There is a plethora of spots to excavate minerals from,
so intrepid explorers will want to be on the lookout for them.
The major gameplay loop of Shinsekai has you slowly but surely being able to survive higher areas of pressure, aka reaching deeper and deeper levels of the mysterious ocean abyss. This is performed by acquiring the right amount of resources to build new suit upgrades on the fly, and that is done through finding materials in storage containers and mining points, both sprinkled throughout the game world. Smartly, while the resources required for you to level up your suit to reach deeper portions of the ocean change with each upgrade level, the resources you need to find never require you to backtrack; that is to say, they're always in the general area of where you need to go next.

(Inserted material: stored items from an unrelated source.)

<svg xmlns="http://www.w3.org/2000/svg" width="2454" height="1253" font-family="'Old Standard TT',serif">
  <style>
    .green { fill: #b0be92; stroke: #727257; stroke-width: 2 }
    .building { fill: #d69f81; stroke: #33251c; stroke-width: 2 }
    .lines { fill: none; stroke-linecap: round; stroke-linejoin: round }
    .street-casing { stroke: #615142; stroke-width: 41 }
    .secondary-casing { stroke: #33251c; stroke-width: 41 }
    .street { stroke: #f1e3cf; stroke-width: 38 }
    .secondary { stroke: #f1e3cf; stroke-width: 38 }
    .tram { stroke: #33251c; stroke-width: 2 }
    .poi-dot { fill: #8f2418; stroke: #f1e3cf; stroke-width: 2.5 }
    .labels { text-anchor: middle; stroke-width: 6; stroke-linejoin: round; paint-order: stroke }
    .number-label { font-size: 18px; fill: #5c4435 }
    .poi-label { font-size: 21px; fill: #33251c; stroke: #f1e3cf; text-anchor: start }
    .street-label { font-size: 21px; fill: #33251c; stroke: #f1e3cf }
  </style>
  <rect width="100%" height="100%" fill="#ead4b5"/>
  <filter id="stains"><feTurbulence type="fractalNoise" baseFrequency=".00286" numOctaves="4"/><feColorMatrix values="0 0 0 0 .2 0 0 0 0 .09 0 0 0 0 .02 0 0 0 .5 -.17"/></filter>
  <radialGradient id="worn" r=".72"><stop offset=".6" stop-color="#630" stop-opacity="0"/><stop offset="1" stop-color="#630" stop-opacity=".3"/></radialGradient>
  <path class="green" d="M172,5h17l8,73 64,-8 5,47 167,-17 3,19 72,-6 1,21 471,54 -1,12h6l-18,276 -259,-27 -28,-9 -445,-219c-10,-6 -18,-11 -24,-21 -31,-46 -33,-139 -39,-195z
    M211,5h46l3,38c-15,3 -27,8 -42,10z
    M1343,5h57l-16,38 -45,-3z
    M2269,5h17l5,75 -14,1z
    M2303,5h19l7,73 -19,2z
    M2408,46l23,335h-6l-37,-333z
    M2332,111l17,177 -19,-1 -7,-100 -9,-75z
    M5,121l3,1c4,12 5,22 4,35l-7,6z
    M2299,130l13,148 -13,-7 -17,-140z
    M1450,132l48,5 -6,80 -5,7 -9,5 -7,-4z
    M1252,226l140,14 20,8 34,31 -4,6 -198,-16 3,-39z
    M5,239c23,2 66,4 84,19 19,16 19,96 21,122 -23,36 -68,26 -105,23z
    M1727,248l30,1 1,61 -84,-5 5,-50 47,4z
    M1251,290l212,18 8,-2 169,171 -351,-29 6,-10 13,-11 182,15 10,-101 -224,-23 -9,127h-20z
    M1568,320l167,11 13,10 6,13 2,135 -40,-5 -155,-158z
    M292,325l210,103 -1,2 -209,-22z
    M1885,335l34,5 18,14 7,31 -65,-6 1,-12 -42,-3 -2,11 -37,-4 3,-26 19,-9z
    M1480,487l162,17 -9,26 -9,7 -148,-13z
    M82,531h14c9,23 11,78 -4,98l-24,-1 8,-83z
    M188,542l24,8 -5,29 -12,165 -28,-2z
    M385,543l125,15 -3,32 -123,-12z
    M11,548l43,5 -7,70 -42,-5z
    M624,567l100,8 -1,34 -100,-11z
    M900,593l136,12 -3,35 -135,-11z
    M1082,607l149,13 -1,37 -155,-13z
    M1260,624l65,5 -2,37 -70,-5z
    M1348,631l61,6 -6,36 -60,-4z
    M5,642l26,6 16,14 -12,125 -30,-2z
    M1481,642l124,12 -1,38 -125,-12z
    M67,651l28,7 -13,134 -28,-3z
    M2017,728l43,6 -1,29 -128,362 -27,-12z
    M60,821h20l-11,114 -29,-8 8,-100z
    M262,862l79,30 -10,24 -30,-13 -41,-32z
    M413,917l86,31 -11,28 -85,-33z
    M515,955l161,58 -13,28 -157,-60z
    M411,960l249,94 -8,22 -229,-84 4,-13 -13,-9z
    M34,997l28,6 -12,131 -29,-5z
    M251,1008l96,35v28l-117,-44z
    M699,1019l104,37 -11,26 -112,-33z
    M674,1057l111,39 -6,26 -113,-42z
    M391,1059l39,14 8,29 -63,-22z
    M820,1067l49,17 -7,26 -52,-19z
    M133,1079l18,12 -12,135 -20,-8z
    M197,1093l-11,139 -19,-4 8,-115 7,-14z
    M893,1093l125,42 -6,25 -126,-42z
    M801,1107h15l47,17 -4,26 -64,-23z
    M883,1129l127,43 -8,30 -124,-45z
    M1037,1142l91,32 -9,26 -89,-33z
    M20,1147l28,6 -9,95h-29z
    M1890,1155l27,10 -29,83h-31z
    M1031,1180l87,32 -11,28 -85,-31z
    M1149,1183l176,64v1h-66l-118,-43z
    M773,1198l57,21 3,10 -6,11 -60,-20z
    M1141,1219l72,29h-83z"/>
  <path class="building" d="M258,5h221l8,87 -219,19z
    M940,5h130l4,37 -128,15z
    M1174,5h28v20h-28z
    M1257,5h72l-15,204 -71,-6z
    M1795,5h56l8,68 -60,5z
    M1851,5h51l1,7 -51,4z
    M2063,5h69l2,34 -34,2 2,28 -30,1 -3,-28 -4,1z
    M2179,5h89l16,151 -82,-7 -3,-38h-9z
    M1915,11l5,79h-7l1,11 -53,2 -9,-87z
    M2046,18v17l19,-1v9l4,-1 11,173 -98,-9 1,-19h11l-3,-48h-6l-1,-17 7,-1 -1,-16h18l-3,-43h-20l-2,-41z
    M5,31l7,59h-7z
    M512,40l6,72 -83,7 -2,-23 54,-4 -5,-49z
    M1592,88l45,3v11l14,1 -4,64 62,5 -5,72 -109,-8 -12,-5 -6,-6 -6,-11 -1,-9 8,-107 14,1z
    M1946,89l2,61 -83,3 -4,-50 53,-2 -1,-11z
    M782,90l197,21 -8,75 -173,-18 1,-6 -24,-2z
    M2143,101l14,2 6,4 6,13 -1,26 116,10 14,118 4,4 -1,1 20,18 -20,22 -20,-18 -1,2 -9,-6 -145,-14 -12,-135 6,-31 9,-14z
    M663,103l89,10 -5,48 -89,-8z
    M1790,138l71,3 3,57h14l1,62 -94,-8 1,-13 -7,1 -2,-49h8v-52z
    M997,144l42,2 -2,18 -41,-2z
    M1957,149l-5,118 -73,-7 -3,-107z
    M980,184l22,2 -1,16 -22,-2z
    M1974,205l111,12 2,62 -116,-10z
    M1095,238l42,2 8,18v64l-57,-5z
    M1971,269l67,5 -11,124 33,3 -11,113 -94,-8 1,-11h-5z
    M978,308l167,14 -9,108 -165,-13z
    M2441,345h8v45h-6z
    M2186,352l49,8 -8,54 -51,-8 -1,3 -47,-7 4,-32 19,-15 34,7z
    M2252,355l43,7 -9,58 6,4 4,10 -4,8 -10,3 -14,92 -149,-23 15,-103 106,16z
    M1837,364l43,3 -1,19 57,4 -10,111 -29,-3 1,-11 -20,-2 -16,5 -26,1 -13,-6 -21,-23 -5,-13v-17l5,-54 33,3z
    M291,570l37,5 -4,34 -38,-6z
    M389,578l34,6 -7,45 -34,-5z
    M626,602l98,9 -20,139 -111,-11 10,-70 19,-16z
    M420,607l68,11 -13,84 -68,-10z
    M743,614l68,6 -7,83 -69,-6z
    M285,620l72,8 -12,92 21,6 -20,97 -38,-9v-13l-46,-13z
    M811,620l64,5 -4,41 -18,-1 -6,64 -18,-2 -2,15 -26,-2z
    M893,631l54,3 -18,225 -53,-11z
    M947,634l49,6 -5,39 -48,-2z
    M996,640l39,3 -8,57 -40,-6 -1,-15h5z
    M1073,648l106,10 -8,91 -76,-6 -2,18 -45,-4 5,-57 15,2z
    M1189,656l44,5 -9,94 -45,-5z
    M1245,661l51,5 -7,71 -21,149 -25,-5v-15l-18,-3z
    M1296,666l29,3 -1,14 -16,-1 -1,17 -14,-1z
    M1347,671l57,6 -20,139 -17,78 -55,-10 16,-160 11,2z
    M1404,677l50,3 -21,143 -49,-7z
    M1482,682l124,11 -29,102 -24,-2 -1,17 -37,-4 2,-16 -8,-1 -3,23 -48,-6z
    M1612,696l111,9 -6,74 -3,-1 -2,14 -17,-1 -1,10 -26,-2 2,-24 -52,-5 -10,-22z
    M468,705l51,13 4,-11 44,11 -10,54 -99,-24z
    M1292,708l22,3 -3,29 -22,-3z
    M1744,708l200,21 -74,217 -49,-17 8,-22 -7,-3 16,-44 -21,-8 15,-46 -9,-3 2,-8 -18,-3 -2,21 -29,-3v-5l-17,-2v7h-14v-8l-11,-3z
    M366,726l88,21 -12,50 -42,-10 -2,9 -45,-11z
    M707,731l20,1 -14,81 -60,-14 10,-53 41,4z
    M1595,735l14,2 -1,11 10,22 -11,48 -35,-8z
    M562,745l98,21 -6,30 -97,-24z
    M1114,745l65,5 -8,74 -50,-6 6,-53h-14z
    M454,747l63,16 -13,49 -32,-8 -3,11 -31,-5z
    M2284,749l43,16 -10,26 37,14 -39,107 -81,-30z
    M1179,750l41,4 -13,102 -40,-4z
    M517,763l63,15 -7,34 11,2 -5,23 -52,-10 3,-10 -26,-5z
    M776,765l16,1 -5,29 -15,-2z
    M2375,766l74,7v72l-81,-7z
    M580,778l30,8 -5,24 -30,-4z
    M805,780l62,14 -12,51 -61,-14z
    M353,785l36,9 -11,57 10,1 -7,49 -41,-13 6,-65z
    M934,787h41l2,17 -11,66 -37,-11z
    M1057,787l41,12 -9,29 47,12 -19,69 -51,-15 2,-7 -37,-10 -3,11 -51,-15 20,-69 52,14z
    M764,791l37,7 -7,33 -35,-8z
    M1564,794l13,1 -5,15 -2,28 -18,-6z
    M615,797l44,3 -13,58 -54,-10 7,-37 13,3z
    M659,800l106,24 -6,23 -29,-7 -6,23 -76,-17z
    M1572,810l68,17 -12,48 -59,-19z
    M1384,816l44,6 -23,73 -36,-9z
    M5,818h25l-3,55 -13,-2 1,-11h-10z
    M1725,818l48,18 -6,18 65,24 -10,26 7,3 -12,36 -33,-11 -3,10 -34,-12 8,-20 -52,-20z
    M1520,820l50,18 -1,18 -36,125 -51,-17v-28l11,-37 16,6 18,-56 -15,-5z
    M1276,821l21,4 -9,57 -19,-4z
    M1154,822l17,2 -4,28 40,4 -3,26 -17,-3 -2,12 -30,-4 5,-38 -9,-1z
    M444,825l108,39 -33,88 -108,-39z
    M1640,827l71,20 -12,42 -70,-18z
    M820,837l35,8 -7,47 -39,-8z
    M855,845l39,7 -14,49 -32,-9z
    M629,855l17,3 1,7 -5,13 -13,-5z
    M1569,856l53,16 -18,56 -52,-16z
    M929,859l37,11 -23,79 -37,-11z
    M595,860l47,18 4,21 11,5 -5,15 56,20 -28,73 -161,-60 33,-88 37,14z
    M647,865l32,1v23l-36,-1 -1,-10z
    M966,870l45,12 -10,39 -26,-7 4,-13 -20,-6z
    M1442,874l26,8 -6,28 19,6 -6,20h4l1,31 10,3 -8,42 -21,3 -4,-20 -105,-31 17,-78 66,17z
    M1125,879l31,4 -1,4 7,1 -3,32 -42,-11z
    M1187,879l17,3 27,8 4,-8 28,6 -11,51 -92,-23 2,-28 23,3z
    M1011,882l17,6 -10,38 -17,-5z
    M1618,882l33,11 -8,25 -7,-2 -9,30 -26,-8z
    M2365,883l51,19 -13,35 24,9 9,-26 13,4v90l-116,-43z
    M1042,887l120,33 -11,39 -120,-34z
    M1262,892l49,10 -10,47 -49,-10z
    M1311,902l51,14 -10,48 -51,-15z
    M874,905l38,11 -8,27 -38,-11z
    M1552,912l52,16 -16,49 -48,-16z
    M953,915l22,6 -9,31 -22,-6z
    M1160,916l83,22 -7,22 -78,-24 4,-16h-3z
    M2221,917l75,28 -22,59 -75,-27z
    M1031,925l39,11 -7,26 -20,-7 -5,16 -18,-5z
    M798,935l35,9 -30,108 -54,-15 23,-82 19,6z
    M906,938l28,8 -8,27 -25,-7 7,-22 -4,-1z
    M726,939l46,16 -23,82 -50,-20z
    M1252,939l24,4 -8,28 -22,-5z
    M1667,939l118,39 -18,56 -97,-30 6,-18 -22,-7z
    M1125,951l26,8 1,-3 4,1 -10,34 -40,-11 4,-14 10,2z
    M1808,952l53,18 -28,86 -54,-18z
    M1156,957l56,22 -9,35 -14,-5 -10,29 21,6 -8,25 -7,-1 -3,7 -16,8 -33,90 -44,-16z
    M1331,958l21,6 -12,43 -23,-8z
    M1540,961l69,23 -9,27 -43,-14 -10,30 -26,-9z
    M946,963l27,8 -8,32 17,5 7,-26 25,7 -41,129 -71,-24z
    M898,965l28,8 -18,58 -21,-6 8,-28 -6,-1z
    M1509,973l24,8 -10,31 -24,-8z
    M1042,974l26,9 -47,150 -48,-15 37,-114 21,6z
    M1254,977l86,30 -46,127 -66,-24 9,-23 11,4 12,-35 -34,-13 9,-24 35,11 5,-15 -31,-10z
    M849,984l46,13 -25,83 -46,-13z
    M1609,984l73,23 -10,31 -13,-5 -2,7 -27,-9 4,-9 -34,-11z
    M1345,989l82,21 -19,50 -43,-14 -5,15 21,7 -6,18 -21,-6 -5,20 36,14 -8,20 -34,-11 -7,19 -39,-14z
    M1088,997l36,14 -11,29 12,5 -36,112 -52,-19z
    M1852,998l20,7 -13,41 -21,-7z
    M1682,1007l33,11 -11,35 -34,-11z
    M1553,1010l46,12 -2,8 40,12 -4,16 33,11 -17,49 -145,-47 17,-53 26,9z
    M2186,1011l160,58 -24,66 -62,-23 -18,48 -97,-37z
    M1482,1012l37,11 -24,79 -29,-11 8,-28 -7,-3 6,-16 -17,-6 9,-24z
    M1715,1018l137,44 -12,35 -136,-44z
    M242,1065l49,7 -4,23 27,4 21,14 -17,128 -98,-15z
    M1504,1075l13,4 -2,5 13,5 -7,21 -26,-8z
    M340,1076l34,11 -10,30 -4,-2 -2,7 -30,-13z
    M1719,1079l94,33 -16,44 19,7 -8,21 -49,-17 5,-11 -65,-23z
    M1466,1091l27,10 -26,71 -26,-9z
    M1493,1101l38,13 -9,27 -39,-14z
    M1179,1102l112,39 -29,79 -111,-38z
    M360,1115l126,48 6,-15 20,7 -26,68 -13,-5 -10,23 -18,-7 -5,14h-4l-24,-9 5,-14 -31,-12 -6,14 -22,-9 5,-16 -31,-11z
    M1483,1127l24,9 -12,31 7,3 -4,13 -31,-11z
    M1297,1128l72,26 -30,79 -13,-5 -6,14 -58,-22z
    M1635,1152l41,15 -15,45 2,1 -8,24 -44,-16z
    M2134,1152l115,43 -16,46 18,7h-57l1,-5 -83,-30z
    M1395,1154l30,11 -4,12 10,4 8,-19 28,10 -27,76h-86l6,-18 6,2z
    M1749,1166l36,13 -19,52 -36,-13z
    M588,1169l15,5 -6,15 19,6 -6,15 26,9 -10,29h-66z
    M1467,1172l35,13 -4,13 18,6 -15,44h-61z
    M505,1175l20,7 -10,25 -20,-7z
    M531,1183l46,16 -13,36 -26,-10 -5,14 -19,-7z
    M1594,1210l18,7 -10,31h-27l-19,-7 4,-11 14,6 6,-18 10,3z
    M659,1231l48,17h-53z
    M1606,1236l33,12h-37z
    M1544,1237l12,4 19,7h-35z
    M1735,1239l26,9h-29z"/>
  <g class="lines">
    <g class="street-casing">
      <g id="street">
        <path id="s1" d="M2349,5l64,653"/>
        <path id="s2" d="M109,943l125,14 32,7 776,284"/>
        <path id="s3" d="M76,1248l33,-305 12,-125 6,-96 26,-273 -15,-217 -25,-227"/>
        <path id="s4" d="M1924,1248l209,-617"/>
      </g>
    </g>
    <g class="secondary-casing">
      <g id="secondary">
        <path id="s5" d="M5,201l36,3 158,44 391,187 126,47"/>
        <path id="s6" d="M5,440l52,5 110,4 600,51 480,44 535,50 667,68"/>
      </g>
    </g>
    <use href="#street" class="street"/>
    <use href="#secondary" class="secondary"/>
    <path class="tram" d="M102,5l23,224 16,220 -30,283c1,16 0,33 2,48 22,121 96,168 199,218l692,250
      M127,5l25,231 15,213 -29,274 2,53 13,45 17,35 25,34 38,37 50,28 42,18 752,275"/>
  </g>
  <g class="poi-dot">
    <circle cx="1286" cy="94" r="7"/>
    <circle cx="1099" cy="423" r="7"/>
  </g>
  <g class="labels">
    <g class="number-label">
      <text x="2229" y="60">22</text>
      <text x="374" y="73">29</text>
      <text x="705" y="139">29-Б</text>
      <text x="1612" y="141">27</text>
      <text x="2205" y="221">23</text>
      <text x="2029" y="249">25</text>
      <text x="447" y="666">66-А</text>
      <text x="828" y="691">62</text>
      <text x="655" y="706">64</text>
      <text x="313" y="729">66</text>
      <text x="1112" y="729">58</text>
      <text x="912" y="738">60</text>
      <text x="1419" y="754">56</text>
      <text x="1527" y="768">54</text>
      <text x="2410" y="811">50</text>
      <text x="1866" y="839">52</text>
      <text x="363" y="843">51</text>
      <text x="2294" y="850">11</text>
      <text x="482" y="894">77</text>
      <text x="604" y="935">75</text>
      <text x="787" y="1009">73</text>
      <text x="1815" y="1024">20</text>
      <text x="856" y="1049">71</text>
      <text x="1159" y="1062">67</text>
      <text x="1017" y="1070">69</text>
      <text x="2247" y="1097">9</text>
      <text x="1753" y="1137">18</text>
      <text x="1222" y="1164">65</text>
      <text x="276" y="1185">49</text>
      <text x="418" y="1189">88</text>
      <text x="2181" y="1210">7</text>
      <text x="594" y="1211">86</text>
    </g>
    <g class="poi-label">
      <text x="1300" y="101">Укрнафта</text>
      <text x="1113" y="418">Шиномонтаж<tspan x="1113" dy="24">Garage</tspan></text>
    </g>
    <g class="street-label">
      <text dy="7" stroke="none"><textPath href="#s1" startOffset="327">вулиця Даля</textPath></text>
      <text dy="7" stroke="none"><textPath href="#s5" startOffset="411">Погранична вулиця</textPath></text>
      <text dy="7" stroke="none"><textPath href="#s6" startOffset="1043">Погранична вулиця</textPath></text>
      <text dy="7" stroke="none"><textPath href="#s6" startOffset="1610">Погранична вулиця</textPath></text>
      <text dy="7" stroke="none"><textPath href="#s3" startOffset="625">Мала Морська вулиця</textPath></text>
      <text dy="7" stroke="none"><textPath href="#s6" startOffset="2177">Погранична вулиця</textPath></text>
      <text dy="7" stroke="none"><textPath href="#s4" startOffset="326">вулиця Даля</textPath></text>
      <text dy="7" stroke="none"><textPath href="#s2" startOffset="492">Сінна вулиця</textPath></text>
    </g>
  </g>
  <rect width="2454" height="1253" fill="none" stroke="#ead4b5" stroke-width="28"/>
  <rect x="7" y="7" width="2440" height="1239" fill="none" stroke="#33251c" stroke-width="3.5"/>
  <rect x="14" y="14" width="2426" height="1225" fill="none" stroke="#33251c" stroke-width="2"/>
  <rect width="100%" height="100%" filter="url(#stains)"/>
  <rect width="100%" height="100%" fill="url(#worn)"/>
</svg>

Excavated resources and materials found underwater can also be used to craft limited use weapons, helpful items, and permanent upgrades that increase your oxygen capacity and strengthen your suit's defense when it concerns extreme temperatures.

The red line on the mini-map in the corner of the screen (and this uninviting red water)
show depths that house too much pressure currently for our submariner friend's suit.
Thus, Shinsekai: Into the Depths is a clever Metroid-structured game, where the main method of progression isn't item or ability-based (though those are used here and now, of course), but instead, it's based on upgrading your suit to tolerate higher underwater pressures, thus allowing you to access and explore new areas of the game world. That's not to say this aforementioned "clever Metroid-structure" is perfect. The foundation certainly is there, but it can be frustrating to traverse underwater, having the submariner cling to walls when you don't want them to, stumbling around areas to find specific materials, and learning to come to terms that even the shortest of falls can result in damage to your character. The latter point is a bit annoying, especially early in the game where you lack a plentiful amount of oxygen tanks, resulting in one or two cracked tanks leaving with you with little health to work with.

Later in Shinsekai: Into the Depths, you come across your own submarine, which allows you to access to new areas completely, using its drill to serve as the "key" to power through the ice "gates" that separate major unique areas of the game. It's also used in combat, particularly well done in one boss battle. Speaking of those, encounters in Shinsekai can be intense to the uninitiated, but each have a method and weakness to defeating them. The part that can be difficult is figuring that out.

While some areas can be quite claustrophobic, others are wide open to explore. Great for one's submarine.
Shinsekai: Into the Depths isn't a terribly lengthy game. I completed it with most of the in-game achievements in tow in just over seven hours. However, a second run mode, the potential for players to miss certain collectibles, and the simple joy of replaying the game make an argument for some more longevity. That and the game being a general and genuine pleasure to play and being a poignant experience adds to that aforementioned argument as well.

As a game originating on iOS devices via the Apple Arcade initiative, it didn't take much housekeeping for Capcom's game to arrive on the Nintendo Switch in a positive manner, but Shinsekai: Into the Depths is a successful port of a sublime and creative take on the Metroidvania genre. Aquaphobics may feel some unease playing this particular title, but for everyone else, Shinsekai: Into the Depths delivers an engaging, if not short-lived underwater adventure worthy of diving in and enjoying.